▶ **Requests**:
1. Answer these questions using the page on the Matter Gesture Bridge audio effect:
(a) Which university department is the author affiliated with?
(b) Under which license is the script released?
(c) Which features of the Gesture drive the patch-selection process?
2. Translate this sentence from the page on the Matter Gesture Bridge audio effect into Spanish: "The result is a new Sound where the Matter's texture flows like plastic, sculpted by the Gesture's shape."
3. Proceed with the page on the Matter Gesture Bridge audio effect, picking up right after its last sentence.

▶ **Passage provided**:
--- begin ---
Matter Gesture Bridge — Stochastic Timbral Plastic

Structural cross-synthesis audio effect. Animate a long "Matter" audio file using the intensity, pitch, brightness, and formant trajectory of a short "Gesture" sound through stochastic diffusion-style prior — a spectral terrain that flows like plastic.

Author: Shai Cohen Affiliation: Department of Music, Bar-Ilan University, Israel Version: 1.1 (2026) License: MIT License Repo: https://github.com/ShaiCohen-ops/Praat-plugin_AudioTools
Contents:

What this does

This script implements structural cross-synthesis audio effect — it takes a short selected Sound (the "Gesture") and a long external audio file (the "Matter"), then animates the Matter's timbral substance using the Gesture's motion. The Gesture's intensity, pitch contour, brightness, and formant trajectories drive a stochastic patch-selection process over the Matter's spectral frames. The result is a new Sound where the Matter's texture flows like plastic, sculpted by the Gesture's shape.
--- end ---
▶ **Information given**:
--- begin ---
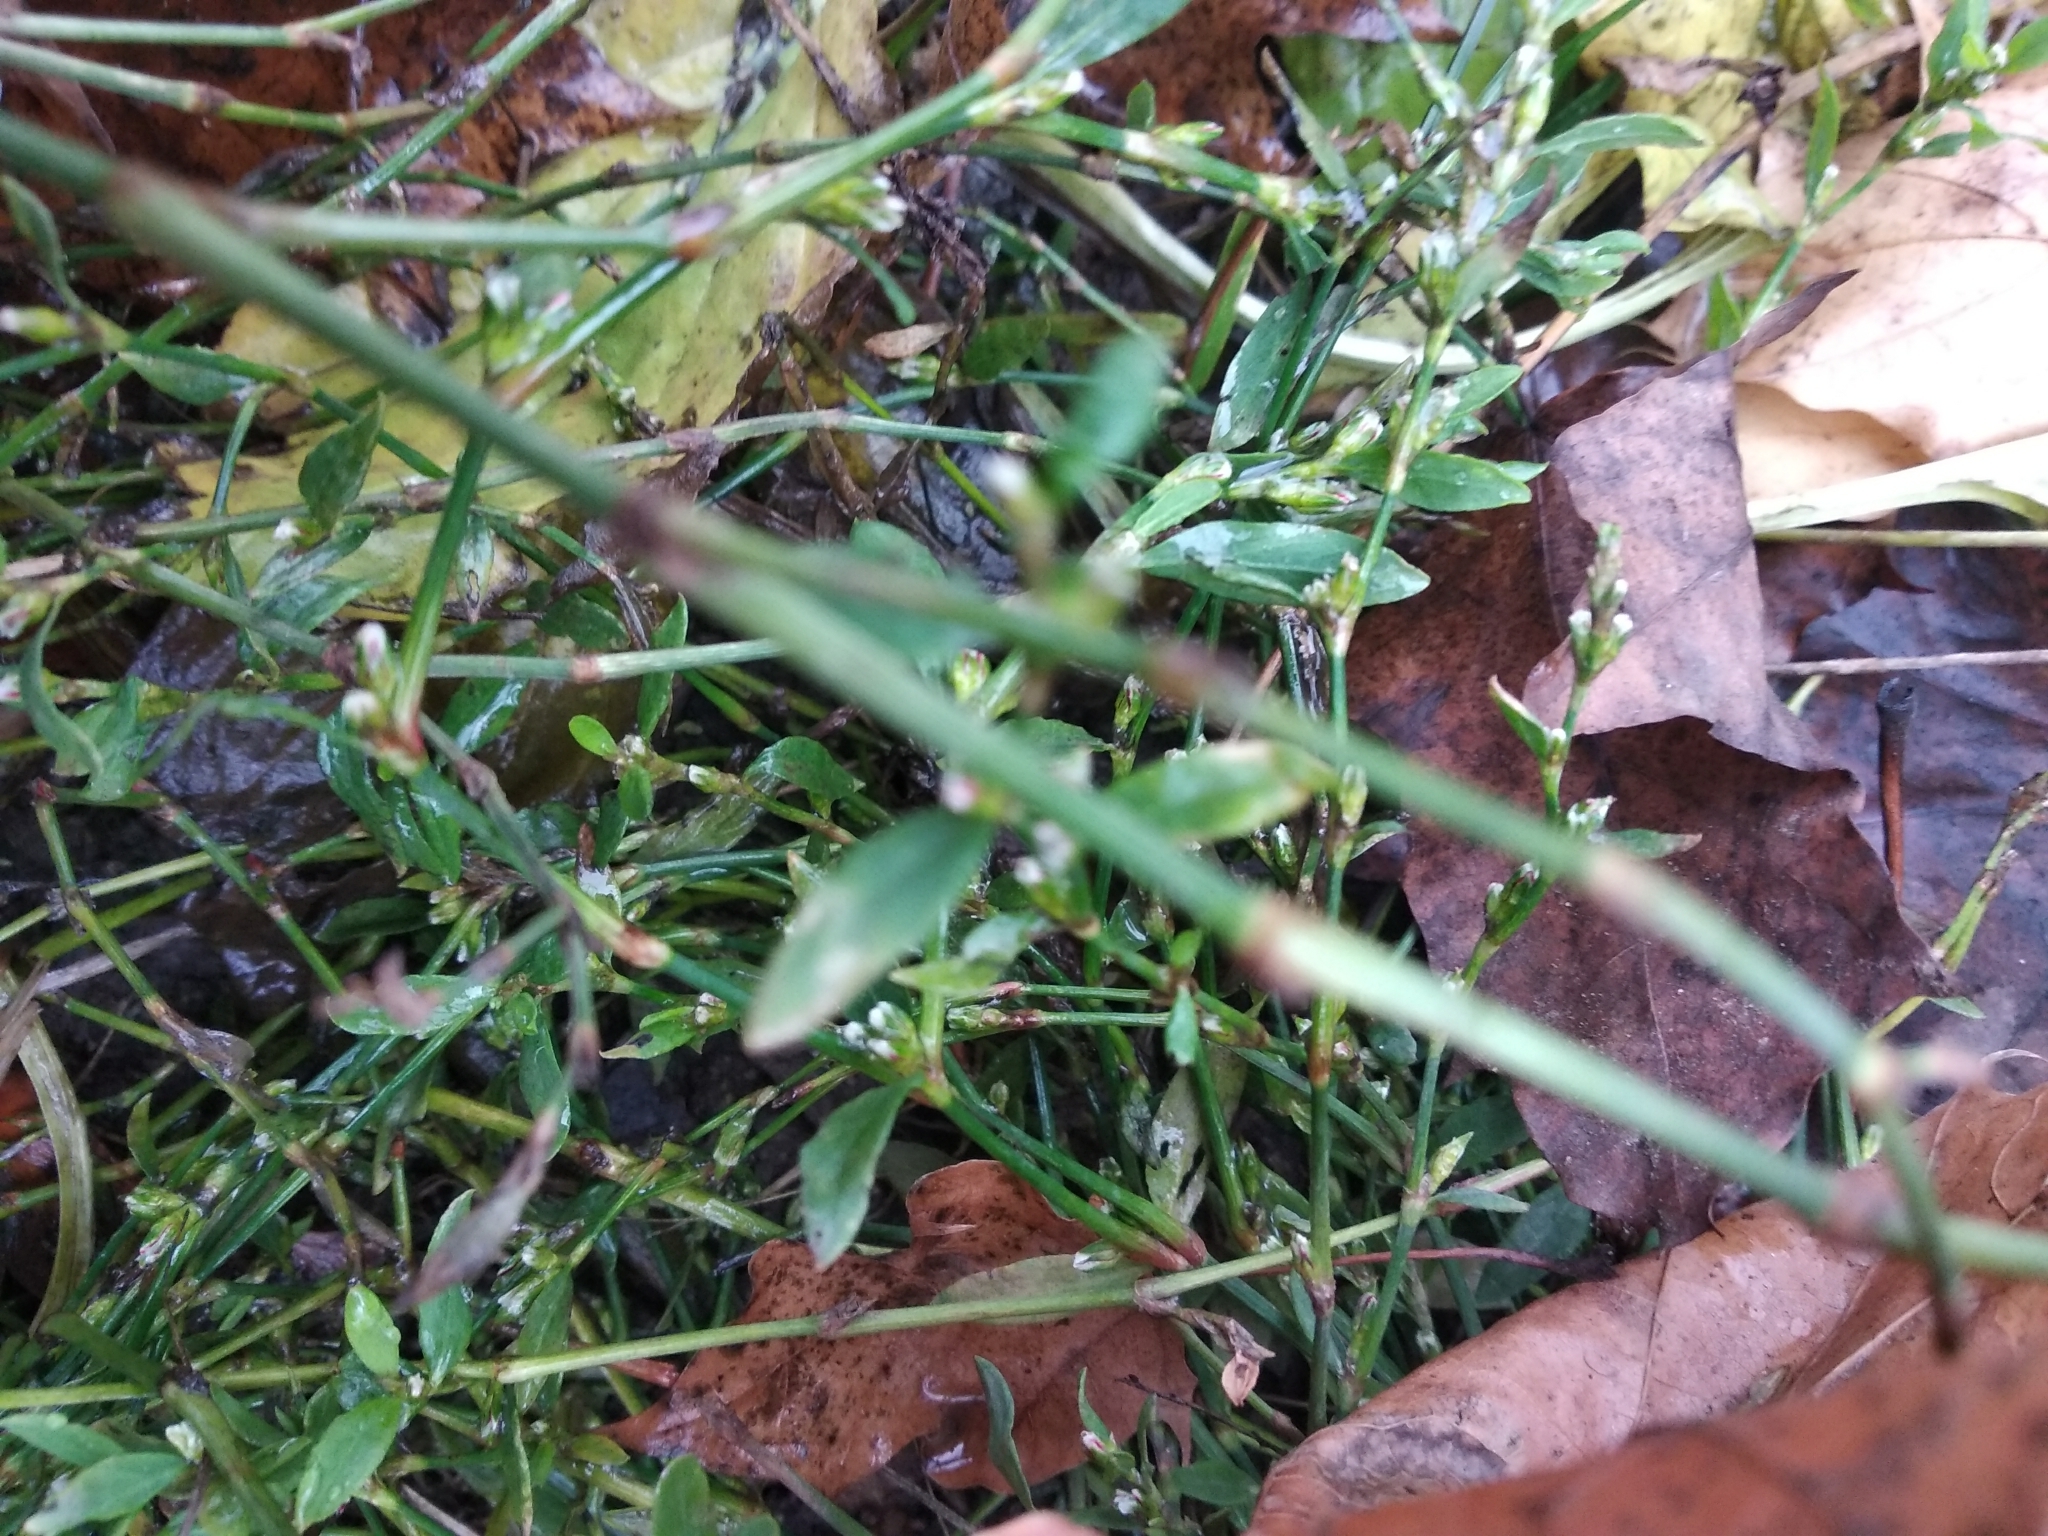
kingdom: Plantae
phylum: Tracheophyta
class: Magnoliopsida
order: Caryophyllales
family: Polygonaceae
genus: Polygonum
--- end ---
--- begin ---
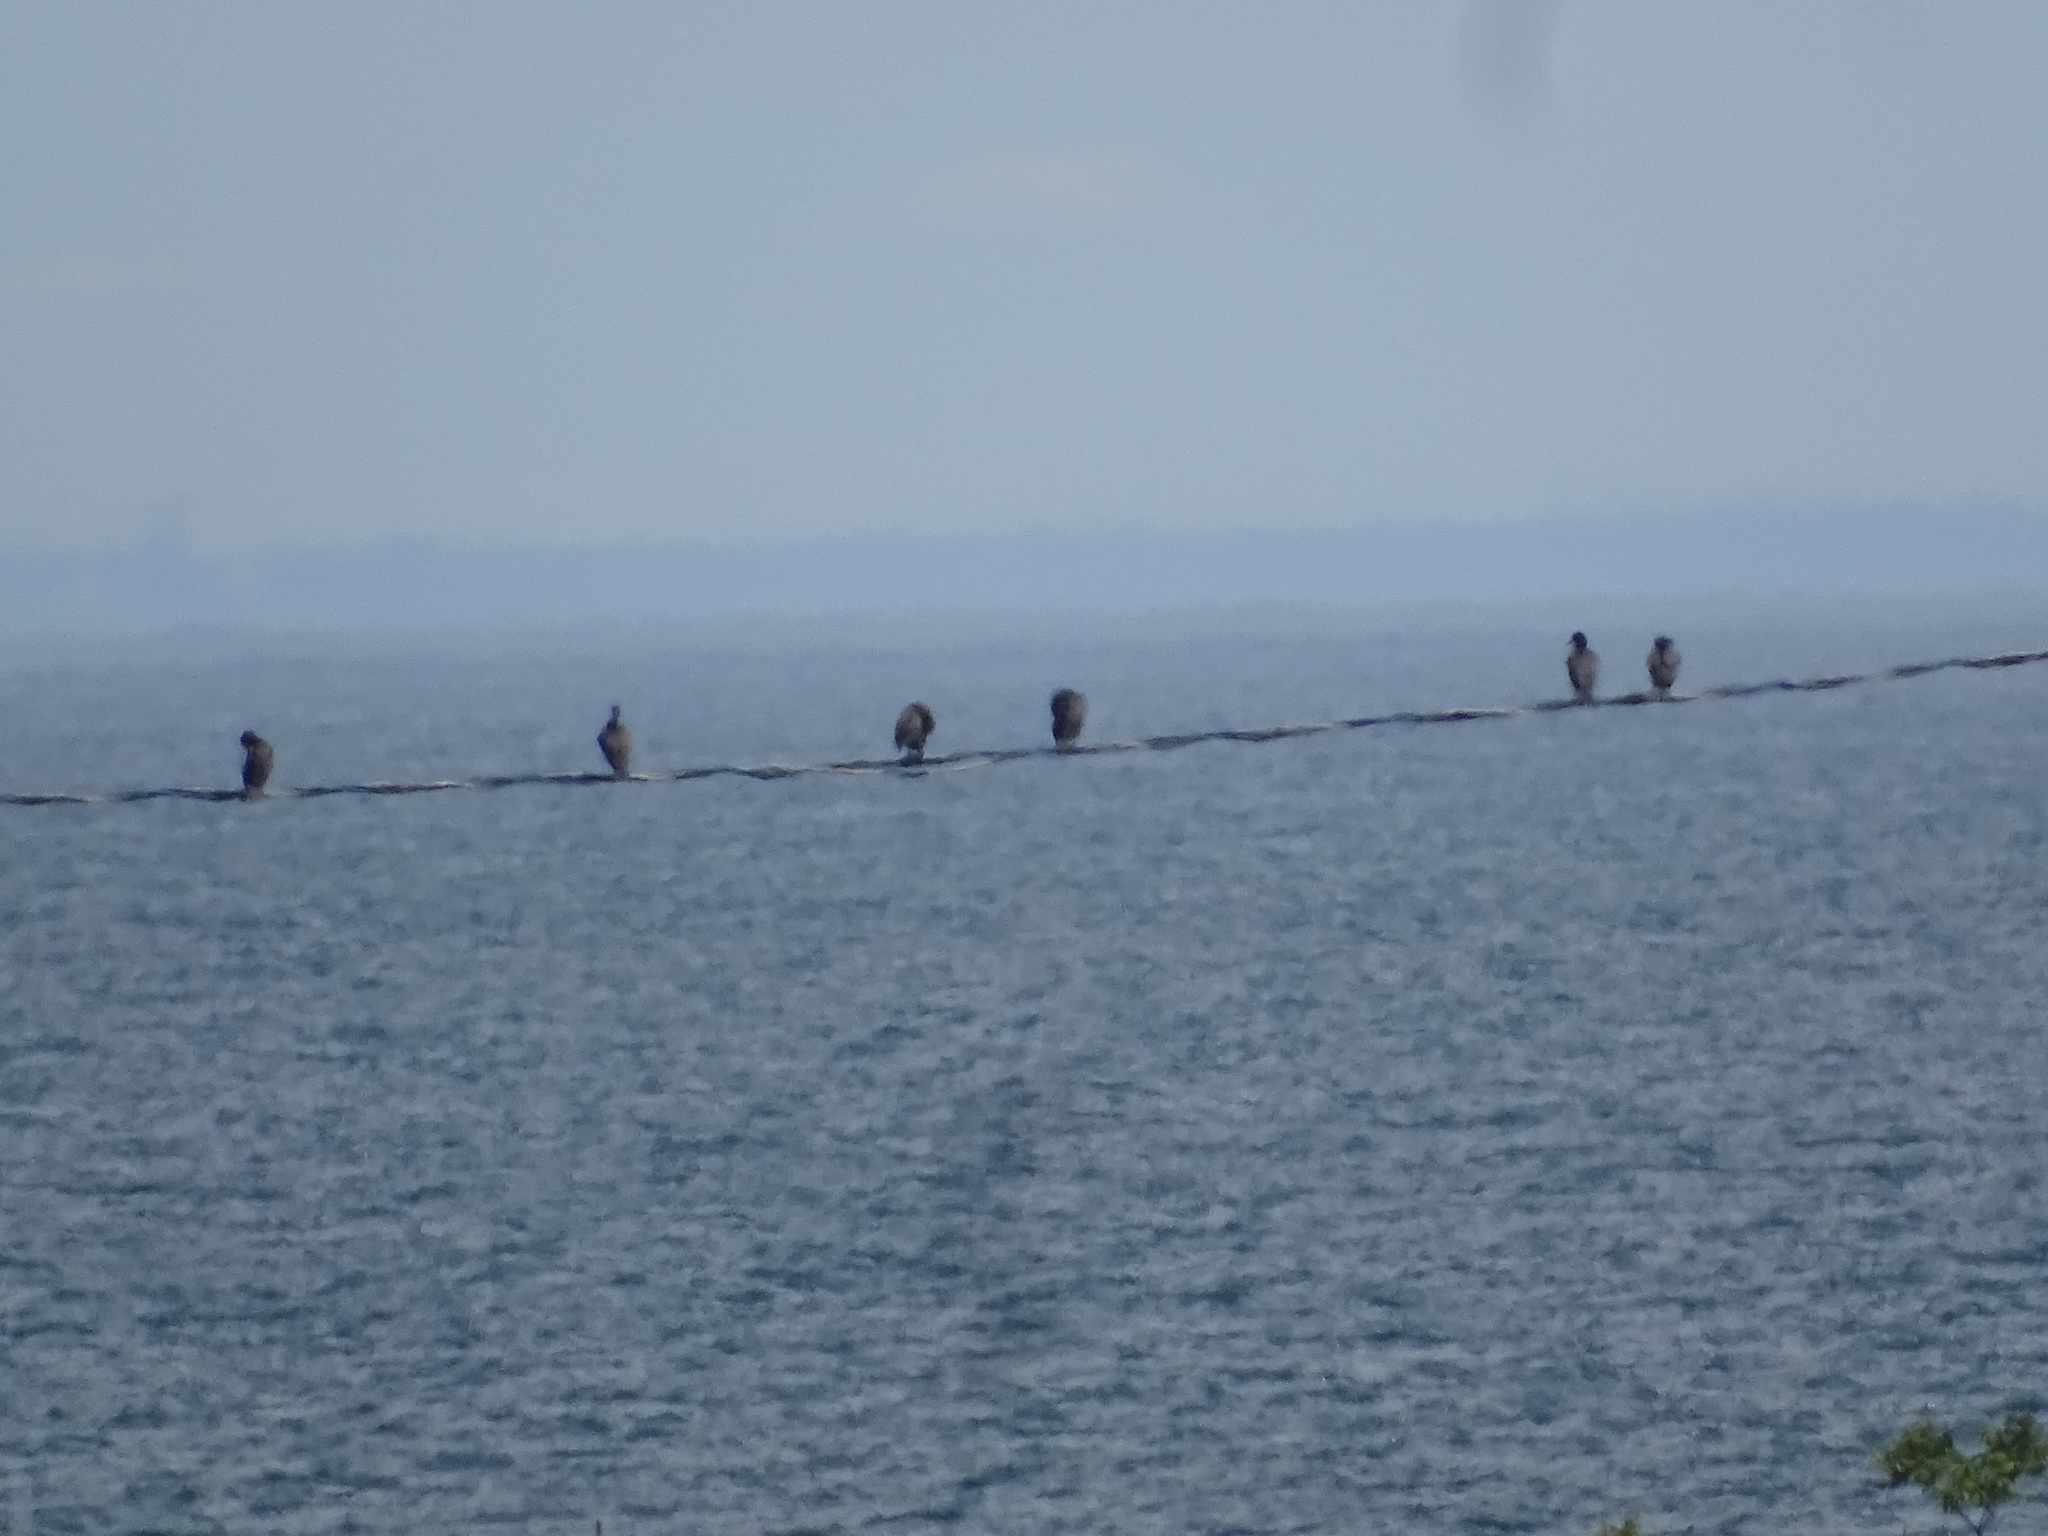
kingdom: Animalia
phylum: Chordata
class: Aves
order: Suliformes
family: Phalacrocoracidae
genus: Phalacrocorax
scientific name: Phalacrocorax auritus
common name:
--- end ---
▶ **Solved problems**:
1.
(a) The Department of Music at Bar-Ilan University, Israel.
(b) The MIT License.
(c) Its intensity, pitch contour, brightness, and formant trajectories.

2. El resultado es un nuevo Sound en el que la textura del Matter fluye como plástico, esculpida por la forma del Gesture.

3.
What is "timbral plastic"? The Matter sound is sliced into spectral patches (STFT frames). For each output frame, the best-matching Matter patch is selected based on gesture-driven target descriptors (intensity → RMS, pitch/brightness → spectral centroid). Stochastic modulation (intensity roughness, pitch noise, formant injection, liminal freeze) then reshapes the spectral terrain. The result is a sound that "melts" from one timbral state to another, guided by the Gesture's energy. It's neither purely granular nor purely filtering — it's a diffusion-style prior over the Matter's spectral landscape.

Key Features:

Technical pipeline (Python v1.2): (1) Gesture controls extracted in Praat (intensity, pitch, formants, brightness). (2) Python loads Matter sound, builds STFT patch library (real magnitudes, N_FFT=2048, hop=512). (3) For each output frame (aligned to Gesture duration), compute target RMS and centroid, find nearest Matter patch (L1 distance + jitter). (4) Apply modulation: intensity_roughness (log-normal noise), pitch_noise (circular bin shifts), formant_injection (Gaussian boosts), liminal_freeze (blend toward mean spectrum). (5) Griffin-Lim ISTFT with phasor projection (magnitude-preserving phase update). (6) Apply Gesture amplitude envelope + hard gate. (7) Return WAV to Praat.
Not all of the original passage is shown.